Being a hungry drunk isn’t uncommon. Alcohol is, after all, a depressant, which will make you sad enough to not give a sh*t about your diet or having four slices of questionable dollar pizza.

In science terms, that depressant effect slows down or curbs the activity of the central nervous system as well as tickles our pleasure centers.

“By increasing the activity of gamma-aminobutyric acid (GABA), people when highly intoxicated may engage in behaviors that they would normally do when sober,” Dr. Mike Fenster, author of Fallacy of the Calorie said. "These can run the gamut from violent or sexually flirtatious behaviors to less immediately destructive impulsive and risk-taking behaviors."

Basically, you’re chemically wired to want all the late-night Taco Bell you can get your hands on — and it’s not even really your fault.

Research is on your side: It’s not your stomach that wants the burrito, it’s the alcohol tricking the stomach into wanting it.

"Several studies have shown short-term stimulation of appetite by alcohol ingestion,” Dr.
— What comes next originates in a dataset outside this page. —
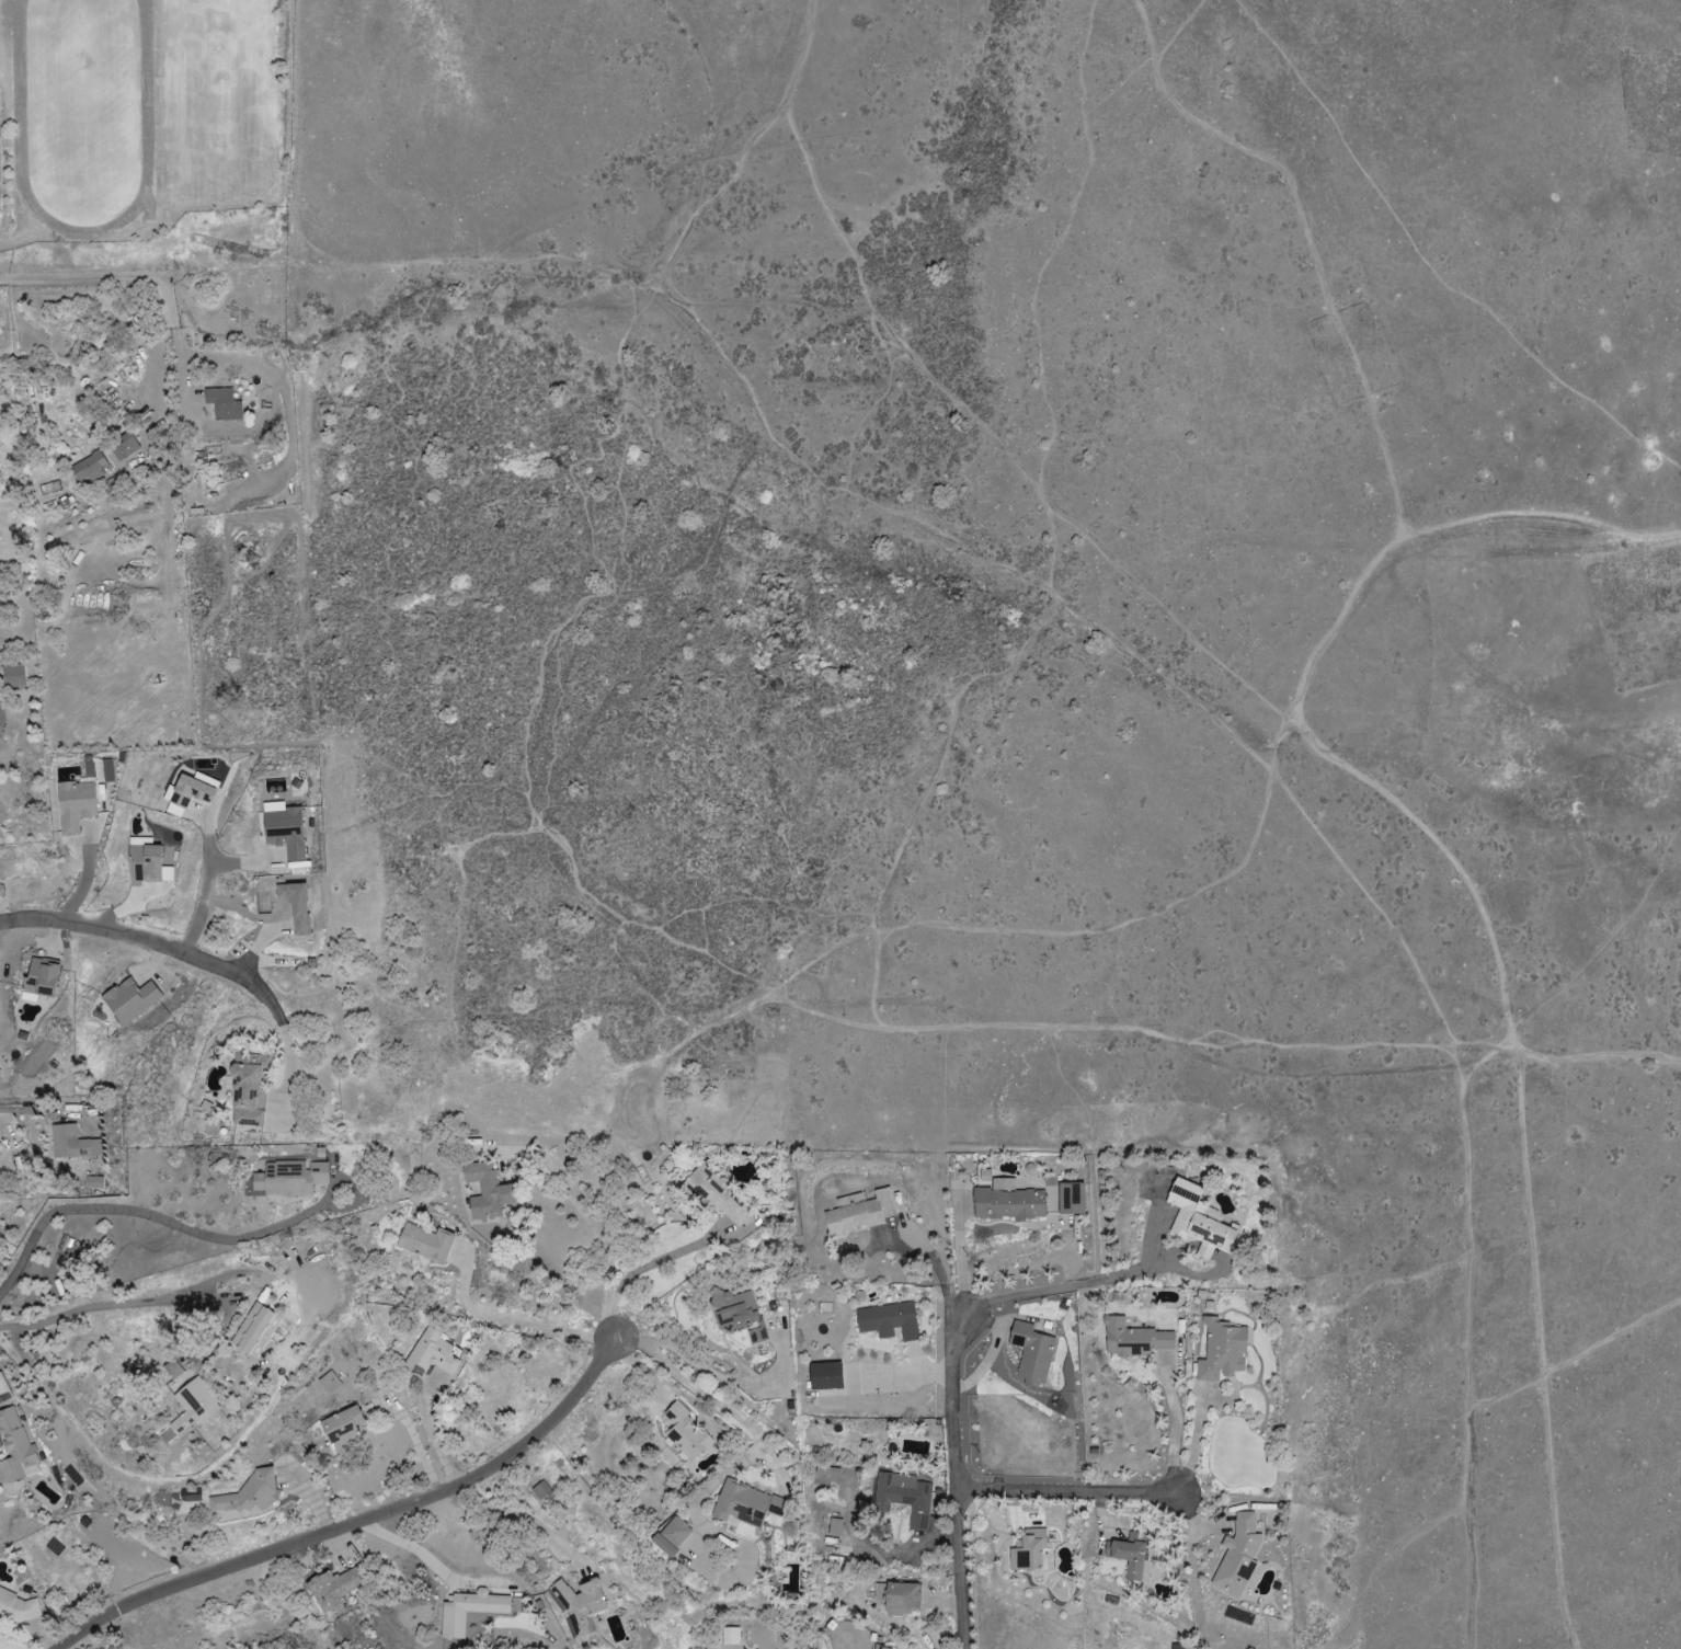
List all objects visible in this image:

Fenster said. "likely through the pharmacological action of alcohol on the appetite control system, either through enhanced orosensory reward, impaired satiety or a combination of both."
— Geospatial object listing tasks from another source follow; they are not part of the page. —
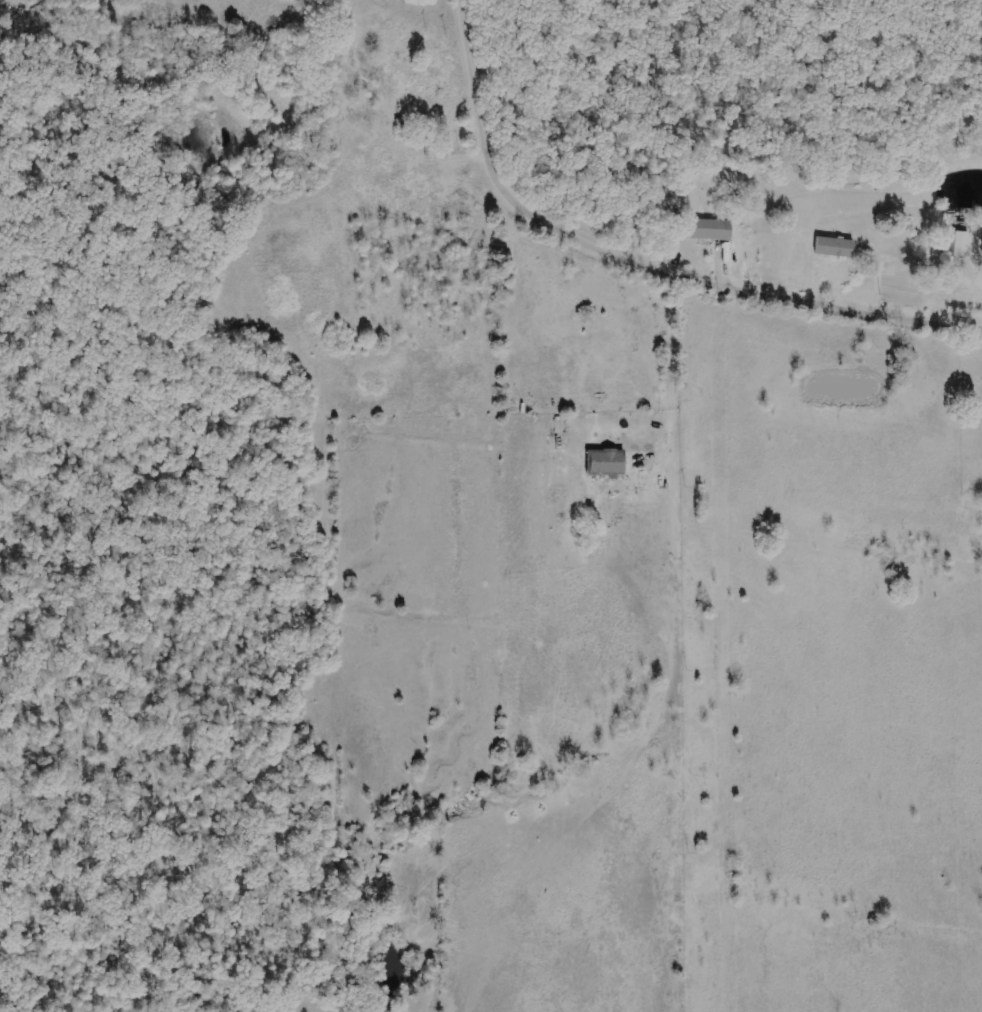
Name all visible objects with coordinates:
building: (712, 230)
building: (960, 245)
building: (835, 247)
road: (639, 263)
building: (606, 462)

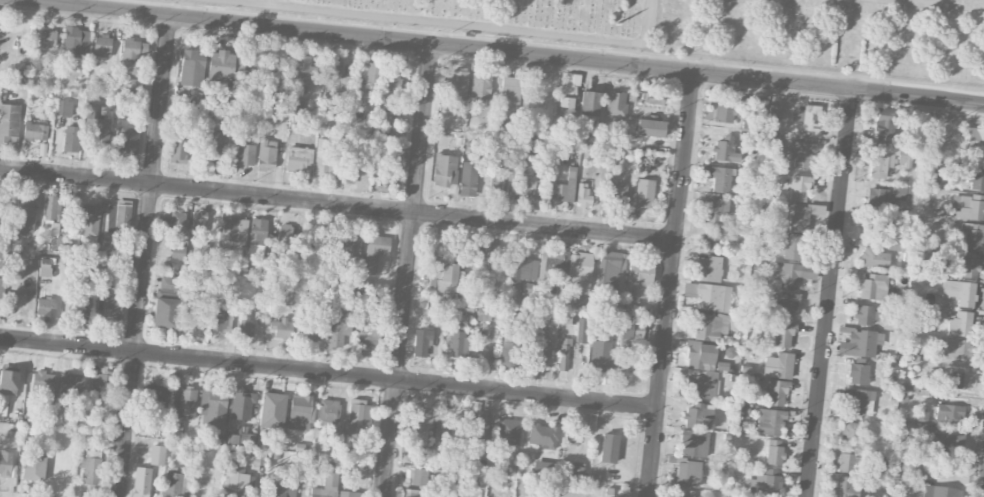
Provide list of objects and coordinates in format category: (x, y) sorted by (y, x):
road: (926, 1)
road: (79, 3)
road: (464, 24)
park: (724, 28)
building: (45, 38)
building: (76, 42)
building: (102, 45)
road: (504, 51)
building: (132, 53)
building: (221, 65)
building: (192, 68)
building: (333, 70)
building: (304, 71)
building: (372, 72)
building: (572, 78)
building: (457, 82)
building: (391, 84)
building: (480, 87)
building: (509, 92)
building: (566, 98)
building: (654, 98)
building: (588, 103)
building: (616, 105)
building: (760, 107)
building: (64, 108)
building: (725, 109)
building: (774, 111)
building: (807, 117)
building: (9, 124)
building: (884, 127)
building: (650, 128)
building: (98, 129)
building: (35, 131)
building: (71, 139)
building: (771, 140)
building: (974, 140)
building: (211, 145)
building: (724, 150)
building: (178, 151)
building: (266, 153)
building: (243, 154)
building: (801, 154)
building: (328, 156)
building: (298, 159)
building: (889, 160)
building: (357, 164)
building: (443, 169)
building: (391, 175)
building: (976, 176)
building: (521, 177)
building: (467, 178)
building: (720, 179)
building: (496, 184)
building: (798, 188)
building: (564, 189)
building: (616, 193)
building: (644, 193)
building: (583, 195)
building: (887, 197)
road: (338, 203)
building: (968, 206)
building: (715, 210)
building: (25, 213)
building: (51, 213)
building: (118, 218)
building: (798, 218)
building: (174, 221)
building: (198, 222)
building: (87, 223)
building: (876, 225)
building: (972, 235)
building: (257, 237)
building: (284, 240)
building: (714, 240)
building: (324, 242)
building: (788, 246)
building: (348, 247)
building: (177, 252)
building: (373, 253)
building: (490, 254)
road: (146, 256)
building: (873, 257)
building: (516, 264)
building: (552, 267)
building: (709, 268)
building: (969, 268)
building: (44, 270)
road: (407, 270)
building: (611, 270)
building: (579, 273)
building: (792, 273)
building: (443, 276)
building: (639, 278)
road: (671, 284)
building: (0, 287)
building: (872, 287)
building: (959, 292)
road: (830, 294)
building: (709, 295)
building: (289, 296)
building: (165, 302)
building: (786, 305)
building: (45, 306)
building: (112, 307)
building: (484, 312)
building: (864, 315)
building: (192, 318)
building: (216, 322)
building: (960, 324)
building: (245, 325)
building: (338, 325)
building: (712, 326)
building: (281, 327)
building: (366, 330)
building: (582, 330)
building: (307, 334)
building: (782, 334)
building: (633, 335)
building: (421, 341)
building: (457, 341)
building: (859, 343)
building: (955, 348)
building: (510, 350)
building: (565, 352)
building: (601, 354)
building: (700, 355)
building: (910, 355)
building: (538, 356)
building: (778, 366)
road: (329, 372)
building: (858, 373)
building: (43, 380)
building: (961, 380)
building: (70, 383)
building: (702, 385)
building: (7, 387)
building: (100, 388)
building: (776, 393)
building: (157, 395)
building: (184, 402)
building: (859, 402)
building: (242, 404)
building: (213, 406)
building: (272, 410)
building: (329, 410)
building: (300, 411)
building: (948, 414)
building: (698, 416)
building: (358, 417)
building: (769, 421)
building: (419, 423)
building: (482, 429)
building: (507, 431)
building: (851, 432)
building: (572, 433)
building: (543, 435)
building: (240, 439)
building: (941, 442)
building: (693, 443)
building: (608, 448)
building: (773, 451)
building: (157, 455)
building: (418, 458)
building: (846, 460)
building: (5, 463)
building: (33, 467)
building: (90, 468)
building: (542, 468)
building: (577, 472)
building: (687, 473)
building: (234, 479)
building: (141, 482)
building: (328, 482)
building: (767, 483)
building: (177, 485)
building: (844, 487)
building: (282, 490)
building: (940, 491)
building: (611, 492)
building: (348, 494)
building: (562, 495)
In plain language, you want food because alcohol screws with your appetite control system by making you crave cheesy goodness or by boosting your hunger levels — even when you’re not really hungry.
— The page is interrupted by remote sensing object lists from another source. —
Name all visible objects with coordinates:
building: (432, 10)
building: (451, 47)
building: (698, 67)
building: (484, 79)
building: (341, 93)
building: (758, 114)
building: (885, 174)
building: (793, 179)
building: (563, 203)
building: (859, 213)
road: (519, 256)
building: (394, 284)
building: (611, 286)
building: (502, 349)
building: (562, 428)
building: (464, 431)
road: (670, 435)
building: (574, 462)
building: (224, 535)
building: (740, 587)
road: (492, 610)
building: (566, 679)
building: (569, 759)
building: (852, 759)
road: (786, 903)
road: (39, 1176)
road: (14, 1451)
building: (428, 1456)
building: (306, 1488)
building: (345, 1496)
What’s arguably worse? There really isn’t much you can do to totally kick the cravings to the curb.

You can try the abstinence approach (aka, no more alcohol) but let’s get real and assume you’d rather play in traffic than ditch your Thursday happy hour margaritas.

Your best bet is to think two steps ahead. If you develop a sweet tooth every time you get hammered, keep a 100-calorie chocolate bar in your clutch or a box of Skinny Cow ice cream in your freezer so that even if you have to indulge, you can still keep it light.

If you’re craving an ultra-greasy slice of Sicilian, force yourself to wait until the morning. Chances are when you wake up, the last thing you’ll want is something that’ll make you puke on contact.

Also, if your friends decide on a last-minute IHOP run, avoid at all costs. Sure, syrup-laden pancakes might sound great to your tequila-fueled brain, but you’ll regret them in the am. Ditch your friends and head home — it’ll be the smartest decision you made all night.

Dr. Fenster puts it best:

"Whatever the exact mechanism, the result is that when you get drunk alcohol storms your Bastille of inhibitions and sets loose those hard-wired, instinctive and pleasure filled behaviors. And when it comes to food, those rioters are the salty, sweet and fatty treats that are our own La Fête Interne."

Now, ladies, drop that late-night pizza and head home, you’re drunk.